28. God / A. Divine Nature / 3. Divine Perfections
Stoics say that God the creator is the perfection of all animals [Chrysippus, by Diog. Laertius]
     Full Idea: Stoics say that God is an animal immortal, rational, perfect, and intellectual in his happiness, unsusceptible of any kind of evil, having a foreknowledge of the world; however, he is not the figure of a man, and is the creator of the universe.
     From: report of Chrysippus (fragments/reports [c.240 BCE]) by Diogenes Laertius - Lives of Eminent Philosophers 07.1.72
28. God / A. Divine Nature / 6. Divine Morality / a. Divine morality
The origin of justice can only be in Zeus, and in nature [Chrysippus]
     Full Idea: One can find no other starting point or origin for justice except the one derived from Zeus and that derived from the common nature; for everything like this must have that starting point, if we are going to say anything at all about good and bad things.
     From: Chrysippus (fragments/reports [c.240 BCE]), quoted by Plutarch - 70: Stoic Self-contradictions 1035c
     A reaction: [in lost 'On Gods' bk 3] This appears to offer two starting points, in the mind of Zeus, and in nature, though since nature is presumed to be rational the two may run together. Is Zeus the embodiment, or the unconscious source, or the maker of decrees?
28. God / A. Divine Nature / 6. Divine Morality / d. God decrees morality
The source of all justice is Zeus and the universal nature [Chrysippus]
     Full Idea: It is not possible to discover any other beginning of justice or any source for it other than that from Zeus and from the universal nature.
     From: Chrysippus (fragments/reports [c.240 BCE], fr 326), quoted by Plutarch - 70: Stoic Self-contradictions 1035c
     A reaction: If the source is 'universal nature', that could agree with Plato, but if the source is Zeus, then stoicism is a religion rather than a philosophy.
Stoics teach that law is identical with right reason, which is the will of Zeus [Chrysippus, by Diog. Laertius]
     Full Idea: Stoics teach that common law is identical with that right reason which pervades everything, being the same with Zeus, who is the regulator and chief manager of all existing things.
     From: report of Chrysippus (fragments/reports [c.240 BCE]) by Diogenes Laertius - Lives of Eminent Philosophers 07.1.53
29. Religion / B. Monotheistic Religion / 1. Monotheistic Religion
Stoics teach that God is a unity, variously known as Mind, or Fate, or Jupiter [Chrysippus, by Diog. Laertius]
     Full Idea: Stoics teach that God is unity, and that he is called Mind, and Fate, and Jupiter, and by many names besides.
     From: report of Chrysippus (fragments/reports [c.240 BCE]) by Diogenes Laertius - Lives of Eminent Philosophers 07.Ze.68
29. Religion / D. Religious Issues / 2. Immortality / b. Soul
Death can't separate soul from body, because incorporeal soul can't unite with body [Chrysippus]
     Full Idea: Death is a separation of soul from body.
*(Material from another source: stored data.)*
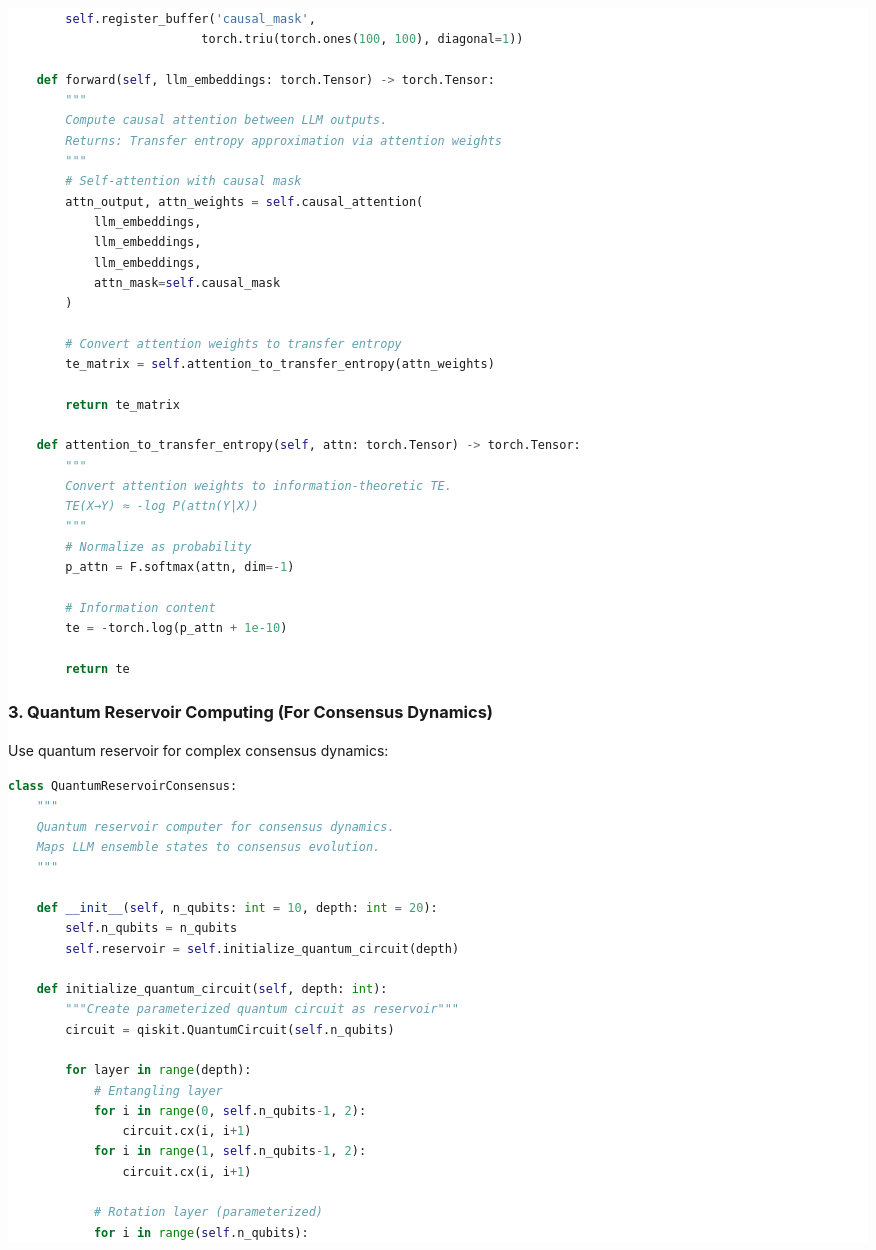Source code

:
 ```python
        self.register_buffer('causal_mask',
                           torch.triu(torch.ones(100, 100), diagonal=1))

    def forward(self, llm_embeddings: torch.Tensor) -> torch.Tensor:
        """
        Compute causal attention between LLM outputs.
        Returns: Transfer entropy approximation via attention weights
        """
        # Self-attention with causal mask
        attn_output, attn_weights = self.causal_attention(
            llm_embeddings,
            llm_embeddings,
            llm_embeddings,
            attn_mask=self.causal_mask
        )

        # Convert attention weights to transfer entropy
        te_matrix = self.attention_to_transfer_entropy(attn_weights)

        return te_matrix

    def attention_to_transfer_entropy(self, attn: torch.Tensor) -> torch.Tensor:
        """
        Convert attention weights to information-theoretic TE.
        TE(X→Y) ≈ -log P(attn(Y|X))
        """
        # Normalize as probability
        p_attn = F.softmax(attn, dim=-1)

        # Information content
        te = -torch.log(p_attn + 1e-10)

        return te
```

### 3. **Quantum Reservoir Computing** (For Consensus Dynamics)

Use quantum reservoir for complex consensus dynamics:

```python
class QuantumReservoirConsensus:
    """
    Quantum reservoir computer for consensus dynamics.
    Maps LLM ensemble states to consensus evolution.
    """

    def __init__(self, n_qubits: int = 10, depth: int = 20):
        self.n_qubits = n_qubits
        self.reservoir = self.initialize_quantum_circuit(depth)

    def initialize_quantum_circuit(self, depth: int):
        """Create parameterized quantum circuit as reservoir"""
        circuit = qiskit.QuantumCircuit(self.n_qubits)

        for layer in range(depth):
            # Entangling layer
            for i in range(0, self.n_qubits-1, 2):
                circuit.cx(i, i+1)
            for i in range(1, self.n_qubits-1, 2):
                circuit.cx(i, i+1)

            # Rotation layer (parameterized)
            for i in range(self.n_qubits):
```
But nothing incorporeal can be separated from a body. For neither does anything incorporeal touch a body, and the soul touches and is separated from the body. Therefore the soul is not incorporeal.
     From: Chrysippus (fragments/reports [c.240 BCE]), quoted by Tertullian - The Soul as an 'Astral Body' 5.3
     A reaction: This is the classic interaction difficulty for substance dualist theories of mind.
29. Religion / D. Religious Issues / 3. Problem of Evil / d. Natural Evil
There is a rationale in terrible disasters; they are useful to the whole, and make good possible [Chrysippus]
     Full Idea: The evil which occurs in terrible disasters has a rationale [logos] peculiar to itself: for in a sense it occurs in accordance with universal reason, and is not without usefulness in relation to the whole. For without it there could be no good.
     From: Chrysippus (fragments/reports [c.240 BCE]), quoted by A.A. Long - Hellenistic Philosophy 4.4.5
     A reaction: [a quotation from Chrysippus. Plutarch, Comm Not 1065b] A nice question about any terrible disaster is whether it is in some way 'useful', if we take a broader view of things. Almost everything has a good aspect, from that perspective.